CSS lacks a general purpose ternary operator or if/else statements.

However, in many situations there is a small trick that we can use to toggle values using invalid custom properties and fallback values. I learn't this trick from Devon Govett.

Let's say we want to switch visibility between visible and hidden when a custom property is set or unset.

body {
  --switch: on;
}

.widget {
  visibility: /* on ? visible : hidden */ ;
}

When --switch is on, the value for visibility should be visible, otherwise it should be hidden.

Since we know that visible is the default value for visibility, we can set visibility to an invalid value var(--switch) so that CSS skips the declaration and the element remains visible.

body {
  --switch: on;
}

.widget {
  /*
   "on" is an invalid value for visiblity
   therefore this declaration is skipped and
   the value for visibility is visible
  */
  visibility: var(--switch);
}

Now comes the interesting part.
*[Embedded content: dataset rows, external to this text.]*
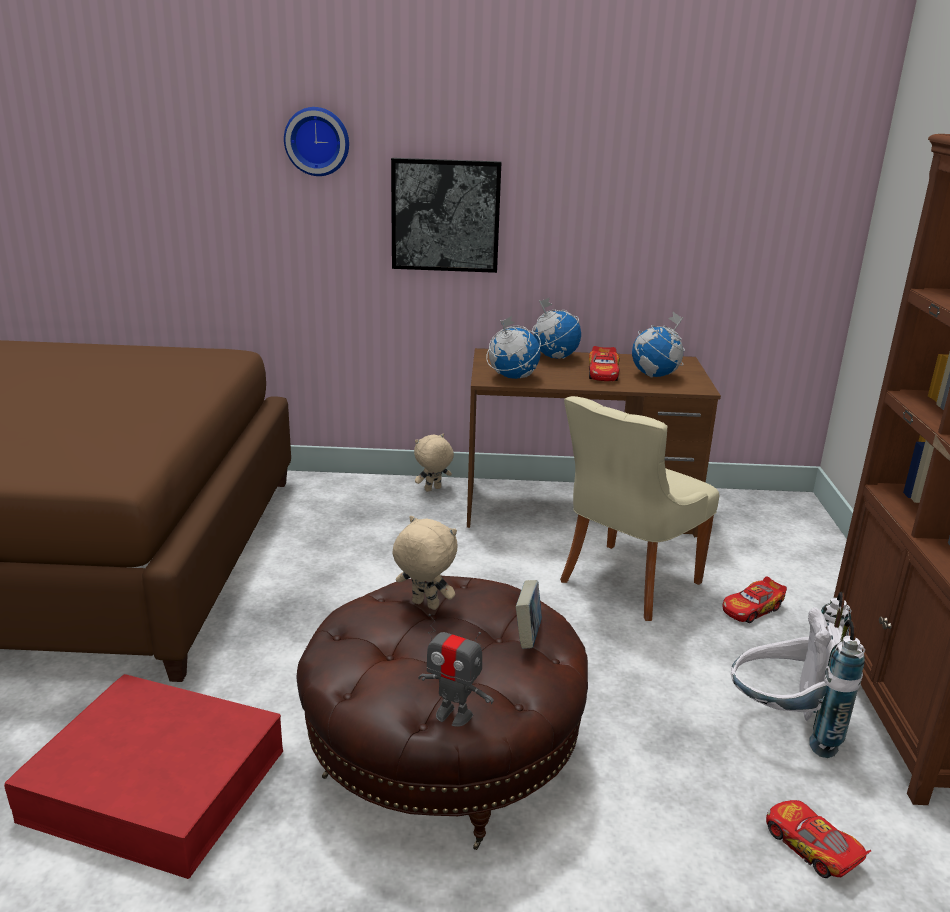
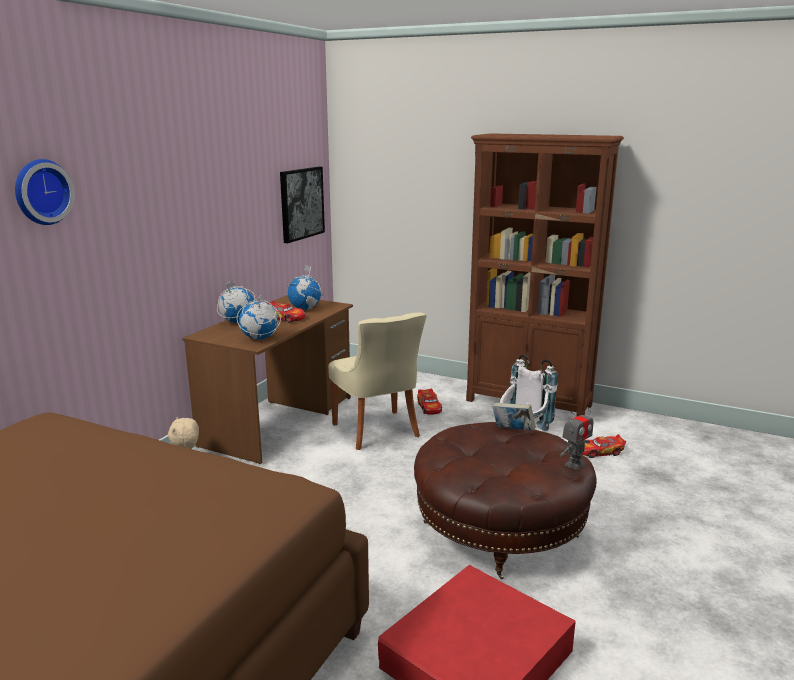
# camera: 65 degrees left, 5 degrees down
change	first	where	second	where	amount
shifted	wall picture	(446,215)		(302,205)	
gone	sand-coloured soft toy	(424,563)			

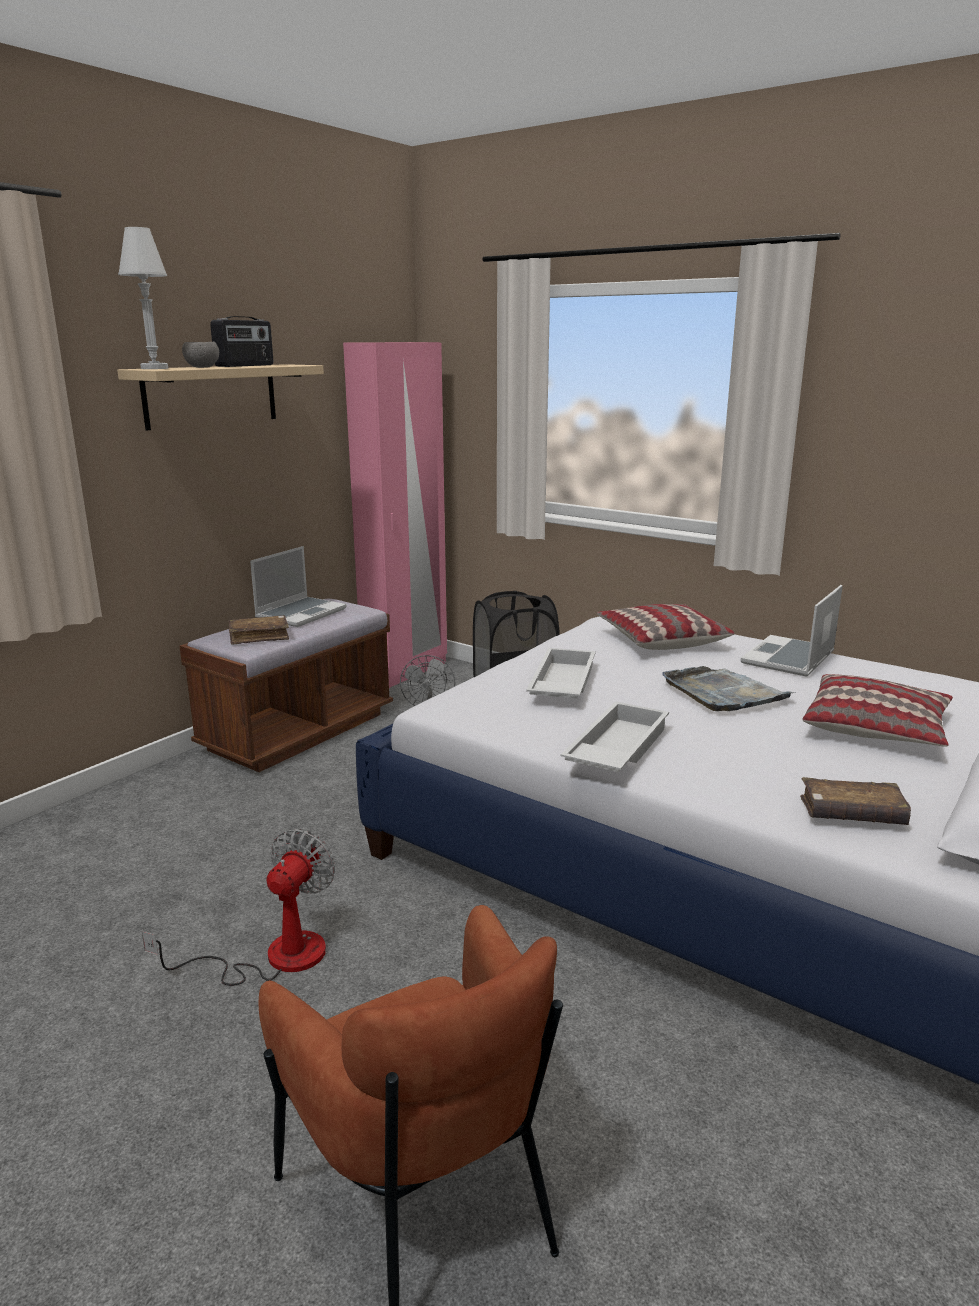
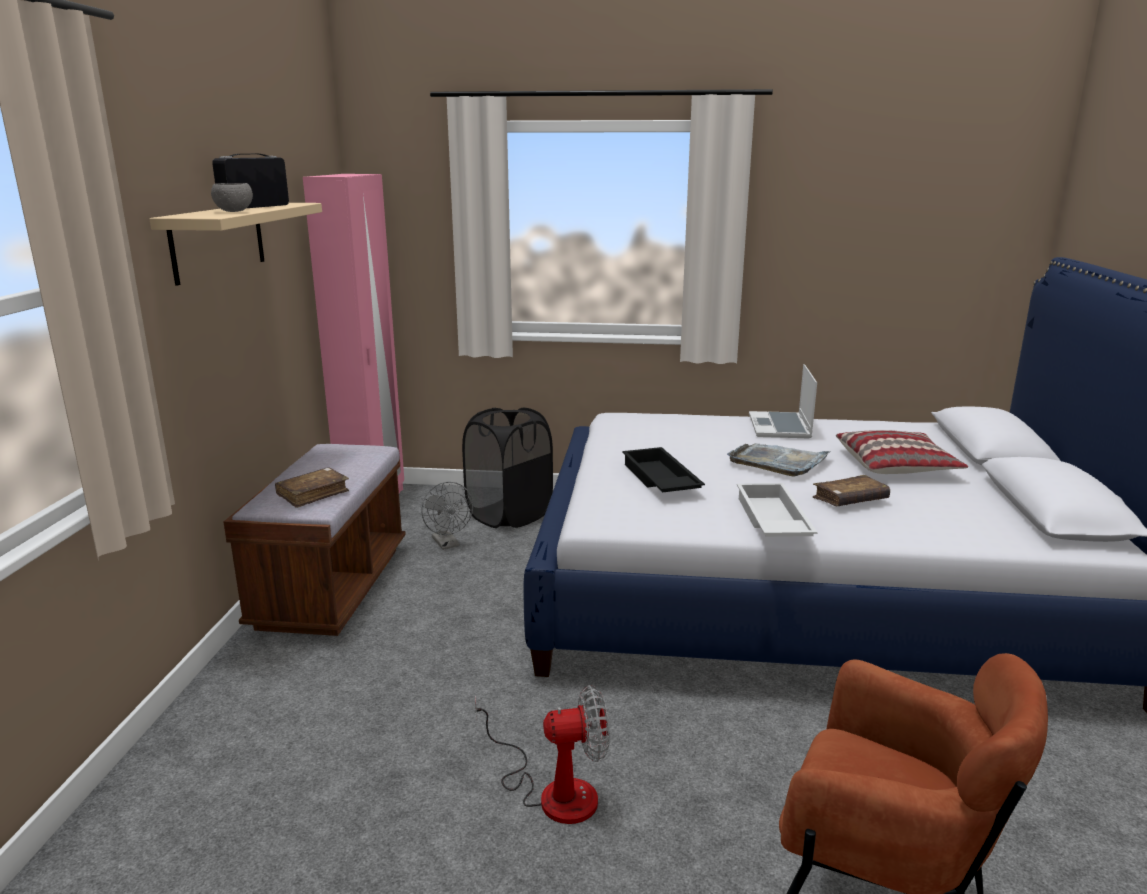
# camera: 30 degrees left, 0 degrees up
change	first	where	second	where	amount
gone	white-coloured table lamp	(143,298)			
rotated	fan	(238,907)		(542,754)	90 degrees clockwise
rotated	radio set	(241,341)		(250,181)	150 degrees counterclockwise
gone	laptop	(298,586)			
repainted	white-coloured tray	(561,673)	black-coloured tray	(663,469)	
gone	throw pillow	(666,627)			
shifted	brown-coloured book	(855,801)		(851,490)	

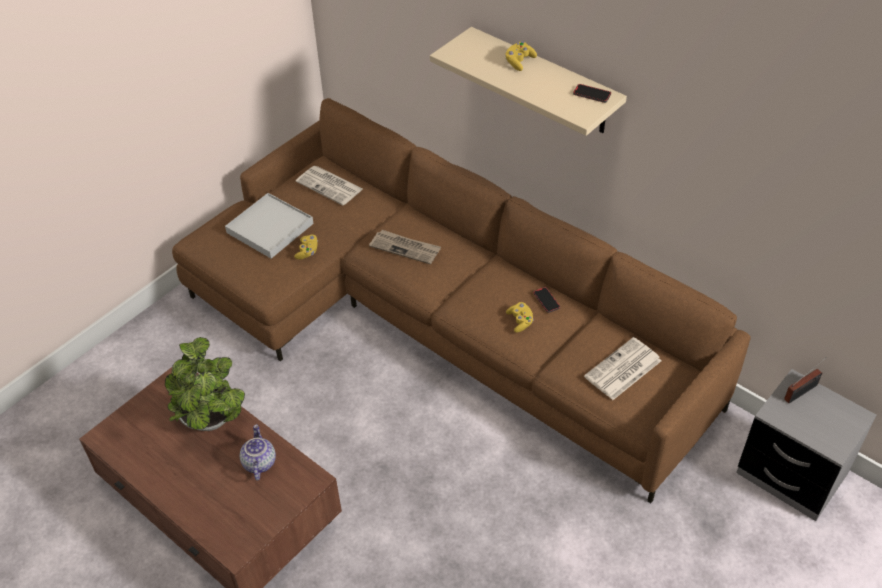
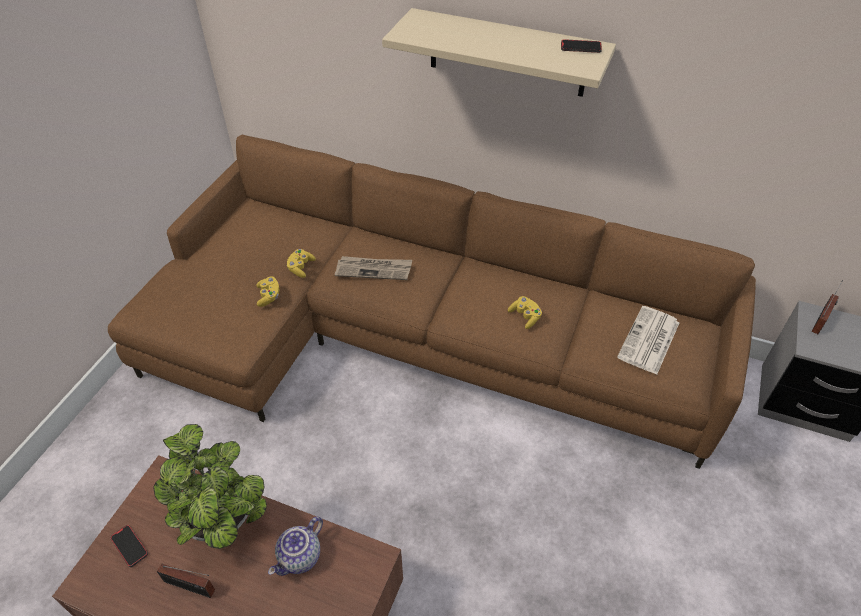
# camera: 20 degrees left, 0 degrees up
change	first	where	second	where	amount
gone	white-coloured tray	(269,226)			
rotated	teapot	(258,452)		(295,546)	120 degrees counterclockwise
gone	newspaper	(329,185)			
shifted	yellow-coloured joypad	(521,56)		(301,263)	
shifted	phone	(546,300)		(129,546)	
new			radio set	(186,581)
How do we switch to hidden?

The answer is with a fallback value that CSS will pick up when the --switch property is set to an invalid value!

body {
  /* initial is an invalid value! */
  --switch: initial;
}

.widget {
  /* CSS will fallback to hidden */
  --visibility: var(--switch, hidden);
  visibility: var(--visibility);
}

By setting --switch to initial (a guaranteed-invalid value), the --visibility property will compute to the fallback hidden.

We can therefore switch the value of --switch between on and initial to change visibility!